(Stored items from a collection)

= Beginning of Section =

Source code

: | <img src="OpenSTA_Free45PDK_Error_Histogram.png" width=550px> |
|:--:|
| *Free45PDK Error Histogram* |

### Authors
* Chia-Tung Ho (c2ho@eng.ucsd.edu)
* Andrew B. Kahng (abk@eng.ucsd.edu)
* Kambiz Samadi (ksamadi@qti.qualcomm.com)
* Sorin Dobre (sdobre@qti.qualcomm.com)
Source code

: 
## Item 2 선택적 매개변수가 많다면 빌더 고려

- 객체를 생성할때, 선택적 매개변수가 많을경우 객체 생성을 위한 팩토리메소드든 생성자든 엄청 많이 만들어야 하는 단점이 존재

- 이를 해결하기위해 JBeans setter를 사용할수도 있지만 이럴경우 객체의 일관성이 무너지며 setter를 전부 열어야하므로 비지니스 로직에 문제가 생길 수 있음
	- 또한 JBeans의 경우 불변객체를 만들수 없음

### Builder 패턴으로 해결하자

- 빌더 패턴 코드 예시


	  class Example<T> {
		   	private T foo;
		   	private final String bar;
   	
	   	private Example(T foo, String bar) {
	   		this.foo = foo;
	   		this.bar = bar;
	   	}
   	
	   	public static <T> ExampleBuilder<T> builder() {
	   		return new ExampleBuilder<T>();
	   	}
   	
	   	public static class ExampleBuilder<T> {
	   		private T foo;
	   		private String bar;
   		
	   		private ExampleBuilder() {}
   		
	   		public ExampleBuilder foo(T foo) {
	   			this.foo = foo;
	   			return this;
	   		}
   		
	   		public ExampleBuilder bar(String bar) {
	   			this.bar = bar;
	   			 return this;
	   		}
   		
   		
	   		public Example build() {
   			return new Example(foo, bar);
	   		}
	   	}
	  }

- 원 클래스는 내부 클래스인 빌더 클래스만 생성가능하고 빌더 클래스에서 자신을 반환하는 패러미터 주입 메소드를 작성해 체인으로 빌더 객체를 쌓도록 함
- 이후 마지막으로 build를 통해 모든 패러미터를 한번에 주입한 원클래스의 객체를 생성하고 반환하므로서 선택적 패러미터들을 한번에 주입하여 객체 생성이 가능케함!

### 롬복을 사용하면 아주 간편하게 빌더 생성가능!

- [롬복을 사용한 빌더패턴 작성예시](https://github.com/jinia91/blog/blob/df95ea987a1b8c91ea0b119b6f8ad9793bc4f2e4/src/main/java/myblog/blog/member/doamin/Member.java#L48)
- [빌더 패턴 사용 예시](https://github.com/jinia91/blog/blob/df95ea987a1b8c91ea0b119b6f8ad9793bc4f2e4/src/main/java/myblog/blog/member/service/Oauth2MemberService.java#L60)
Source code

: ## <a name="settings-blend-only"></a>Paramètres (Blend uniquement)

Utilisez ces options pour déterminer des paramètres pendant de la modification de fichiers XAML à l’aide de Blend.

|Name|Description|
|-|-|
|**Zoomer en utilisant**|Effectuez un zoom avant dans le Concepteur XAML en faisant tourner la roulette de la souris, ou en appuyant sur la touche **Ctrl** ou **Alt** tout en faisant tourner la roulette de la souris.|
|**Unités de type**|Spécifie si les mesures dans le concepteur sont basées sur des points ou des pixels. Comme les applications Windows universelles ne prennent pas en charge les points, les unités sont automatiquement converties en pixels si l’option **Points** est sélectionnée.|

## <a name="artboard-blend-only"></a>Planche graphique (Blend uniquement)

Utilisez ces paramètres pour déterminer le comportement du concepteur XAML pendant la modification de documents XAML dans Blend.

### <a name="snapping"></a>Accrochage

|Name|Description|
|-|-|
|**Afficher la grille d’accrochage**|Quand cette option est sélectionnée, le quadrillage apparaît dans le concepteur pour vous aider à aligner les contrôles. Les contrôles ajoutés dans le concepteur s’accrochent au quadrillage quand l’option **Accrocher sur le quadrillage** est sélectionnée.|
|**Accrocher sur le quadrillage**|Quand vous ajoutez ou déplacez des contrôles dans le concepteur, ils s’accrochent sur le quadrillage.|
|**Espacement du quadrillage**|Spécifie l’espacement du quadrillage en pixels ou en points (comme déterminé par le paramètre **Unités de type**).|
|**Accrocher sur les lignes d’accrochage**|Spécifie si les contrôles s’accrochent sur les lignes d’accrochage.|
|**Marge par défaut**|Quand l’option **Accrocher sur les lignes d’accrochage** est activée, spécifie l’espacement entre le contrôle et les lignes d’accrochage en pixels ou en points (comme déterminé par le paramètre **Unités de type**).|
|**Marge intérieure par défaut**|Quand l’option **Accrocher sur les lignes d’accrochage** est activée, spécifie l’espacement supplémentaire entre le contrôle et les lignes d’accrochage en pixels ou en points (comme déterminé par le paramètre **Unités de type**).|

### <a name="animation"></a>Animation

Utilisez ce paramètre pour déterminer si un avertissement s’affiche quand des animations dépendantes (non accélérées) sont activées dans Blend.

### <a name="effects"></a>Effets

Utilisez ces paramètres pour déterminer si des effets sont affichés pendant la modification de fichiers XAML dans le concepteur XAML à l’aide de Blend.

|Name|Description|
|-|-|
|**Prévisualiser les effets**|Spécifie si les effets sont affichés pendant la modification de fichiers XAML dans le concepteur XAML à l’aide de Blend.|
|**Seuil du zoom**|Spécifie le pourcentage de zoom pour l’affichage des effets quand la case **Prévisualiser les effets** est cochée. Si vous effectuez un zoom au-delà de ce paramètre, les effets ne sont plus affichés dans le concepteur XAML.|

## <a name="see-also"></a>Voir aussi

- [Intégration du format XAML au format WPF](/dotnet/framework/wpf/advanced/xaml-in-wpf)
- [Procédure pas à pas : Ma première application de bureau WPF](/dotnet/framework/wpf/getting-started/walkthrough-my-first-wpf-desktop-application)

= End of Section =

Exercise requirements
Tally how many lines of the records hold the word "Prévisualiser". Answer with the number only.

Response box
2